We have also examined unnecessary variation in health care prices and its impact on patients. Our latest analysis found that the price of childbirth in New York City varies substantially. Higher prices do not always mean better quality of care; yet, the median price for vaginal deliveries in Brooklyn was nearly $13,000 whereas the median price in the Bronx was nearly $17,000. In testimony before a New York City Council hearing in October 2021, we shared findings from this work and an earlier analysis of hospital price variation across New York State.
Forging Strong Partnerships and Collaborations
A popular saying tells us: If you want to go fast, go alone. If you want to go far, go together. We do our best work when we collaborate. Partnerships with other funders, government entities, and grantees can lead to big, bold, and enduring impact.

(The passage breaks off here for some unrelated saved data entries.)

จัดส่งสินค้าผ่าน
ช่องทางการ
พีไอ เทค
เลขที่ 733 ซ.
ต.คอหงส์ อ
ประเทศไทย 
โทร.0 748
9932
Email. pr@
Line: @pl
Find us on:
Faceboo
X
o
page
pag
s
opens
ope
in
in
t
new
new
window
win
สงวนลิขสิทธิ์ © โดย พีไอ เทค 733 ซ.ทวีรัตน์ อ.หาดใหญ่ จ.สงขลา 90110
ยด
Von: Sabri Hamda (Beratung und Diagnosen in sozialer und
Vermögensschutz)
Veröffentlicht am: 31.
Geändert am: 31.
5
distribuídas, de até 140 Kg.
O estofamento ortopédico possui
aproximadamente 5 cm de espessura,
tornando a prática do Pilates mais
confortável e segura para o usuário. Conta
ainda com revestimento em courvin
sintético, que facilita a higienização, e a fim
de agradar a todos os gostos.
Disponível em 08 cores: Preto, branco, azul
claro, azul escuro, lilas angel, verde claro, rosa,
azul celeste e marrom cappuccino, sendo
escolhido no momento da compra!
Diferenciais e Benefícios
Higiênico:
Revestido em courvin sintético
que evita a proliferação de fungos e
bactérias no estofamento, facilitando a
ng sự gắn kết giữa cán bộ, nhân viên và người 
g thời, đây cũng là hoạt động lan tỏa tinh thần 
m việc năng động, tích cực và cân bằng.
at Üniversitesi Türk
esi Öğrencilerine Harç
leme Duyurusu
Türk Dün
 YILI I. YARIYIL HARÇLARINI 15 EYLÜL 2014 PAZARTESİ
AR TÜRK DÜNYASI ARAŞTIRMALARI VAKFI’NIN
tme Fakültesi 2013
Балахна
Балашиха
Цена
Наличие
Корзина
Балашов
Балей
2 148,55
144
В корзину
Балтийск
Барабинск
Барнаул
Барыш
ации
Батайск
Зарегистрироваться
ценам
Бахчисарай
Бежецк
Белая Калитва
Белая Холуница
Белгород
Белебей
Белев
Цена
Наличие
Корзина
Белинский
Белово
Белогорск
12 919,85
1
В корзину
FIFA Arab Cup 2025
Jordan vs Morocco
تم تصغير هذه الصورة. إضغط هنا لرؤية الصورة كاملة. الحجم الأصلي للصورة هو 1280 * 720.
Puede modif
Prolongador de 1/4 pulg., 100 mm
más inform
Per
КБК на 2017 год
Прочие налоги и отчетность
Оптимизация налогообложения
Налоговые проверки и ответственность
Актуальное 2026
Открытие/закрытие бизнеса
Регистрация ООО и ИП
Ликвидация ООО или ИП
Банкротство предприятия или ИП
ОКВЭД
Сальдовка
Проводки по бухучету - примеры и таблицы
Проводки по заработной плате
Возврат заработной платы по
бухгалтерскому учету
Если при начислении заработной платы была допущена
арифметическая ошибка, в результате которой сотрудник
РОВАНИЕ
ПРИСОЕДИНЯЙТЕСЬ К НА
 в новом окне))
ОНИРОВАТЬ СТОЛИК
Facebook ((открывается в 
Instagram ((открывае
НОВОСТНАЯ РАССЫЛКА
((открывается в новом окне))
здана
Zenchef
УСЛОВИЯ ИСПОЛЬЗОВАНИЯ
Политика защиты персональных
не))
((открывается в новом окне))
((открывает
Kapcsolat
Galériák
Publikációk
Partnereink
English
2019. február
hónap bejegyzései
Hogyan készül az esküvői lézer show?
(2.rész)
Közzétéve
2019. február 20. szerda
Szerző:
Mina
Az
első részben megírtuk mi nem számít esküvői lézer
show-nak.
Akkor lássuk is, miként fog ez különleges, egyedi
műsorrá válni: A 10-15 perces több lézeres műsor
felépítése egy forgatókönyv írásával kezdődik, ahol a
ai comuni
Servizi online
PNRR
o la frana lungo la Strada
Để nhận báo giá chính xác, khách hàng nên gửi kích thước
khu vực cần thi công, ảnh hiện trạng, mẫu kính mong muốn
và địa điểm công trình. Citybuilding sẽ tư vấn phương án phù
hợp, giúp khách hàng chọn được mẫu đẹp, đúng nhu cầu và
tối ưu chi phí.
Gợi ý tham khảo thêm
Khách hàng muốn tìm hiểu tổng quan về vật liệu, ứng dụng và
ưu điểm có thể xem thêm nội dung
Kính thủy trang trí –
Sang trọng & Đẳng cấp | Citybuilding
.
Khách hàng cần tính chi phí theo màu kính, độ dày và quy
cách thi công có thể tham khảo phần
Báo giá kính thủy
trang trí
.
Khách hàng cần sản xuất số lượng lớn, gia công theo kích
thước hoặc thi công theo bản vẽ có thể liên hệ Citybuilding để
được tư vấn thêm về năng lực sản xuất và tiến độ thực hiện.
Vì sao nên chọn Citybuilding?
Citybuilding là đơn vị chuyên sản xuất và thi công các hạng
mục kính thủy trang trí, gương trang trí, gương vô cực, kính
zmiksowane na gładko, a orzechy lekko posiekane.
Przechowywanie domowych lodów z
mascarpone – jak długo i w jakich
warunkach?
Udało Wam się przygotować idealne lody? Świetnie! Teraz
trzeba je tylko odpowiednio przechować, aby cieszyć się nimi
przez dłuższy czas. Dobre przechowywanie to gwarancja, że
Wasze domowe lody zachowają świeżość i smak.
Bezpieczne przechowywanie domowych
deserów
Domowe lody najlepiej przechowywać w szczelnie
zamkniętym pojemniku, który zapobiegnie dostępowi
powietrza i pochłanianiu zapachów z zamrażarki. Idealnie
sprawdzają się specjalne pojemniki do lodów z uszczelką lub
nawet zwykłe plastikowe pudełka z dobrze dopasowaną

In fall 2021, the U.S. Department of Agriculture notified Field & Fork Network—which has been working to expand the Double Up Food Bucks nutrition incentive program—that it was eligible for almost $800,000 in supplemental funding if it could quickly secure dollar-for-dollar private matching funds. NYHealth made our own grant and tapped our networks to help raise the match. A coalition of funders including the Ralph E. Ogden Foundation, the Sheldon Foundation, Community Foundations of the Hudson Valley, Chautauqua Region Community Foundation, and the Community Foundation of Orange and Sullivan—as well as in-kind support from farmers markets throughout the State—resulted in a total of $1.6 million to help feed hungry New Yorkers. And it all came together in about 48 hours (an example of going both far and fast!).
Similarly, we joined with the New York State Department of Health, Schmidt Futures, Greater Rochester Health Foundation, and the Health Foundation for Western & Central New York to finance the New York Telehealth Capital Program. This partnership will help ensure equitable access to telehealth services at communal access facilities (like libraries, firehouses, pharmacies, and homeless shelters) that are convenient for patients.
Partnerships have also been critical to a range of projects to increase COVID-19 vaccination outreach, education, and administration. For example, we awarded the Fund for Public Health in New York City a grant to support local partners in vaccination outreach, with a focus on communities of color. Through this grant, 33 community- and faith-based organizations are working with the New York City Department of Health and Mental Hygiene to provide messaging, engage community members, and offer one-on-one vaccine navigation assistance to residents in 20 of the City’s highest-need neighborhoods with the lowest vaccination rates. Working together, they will coordinate and complement each other’s efforts to increase vaccination rates in communities disproportionately affected by COVID-19.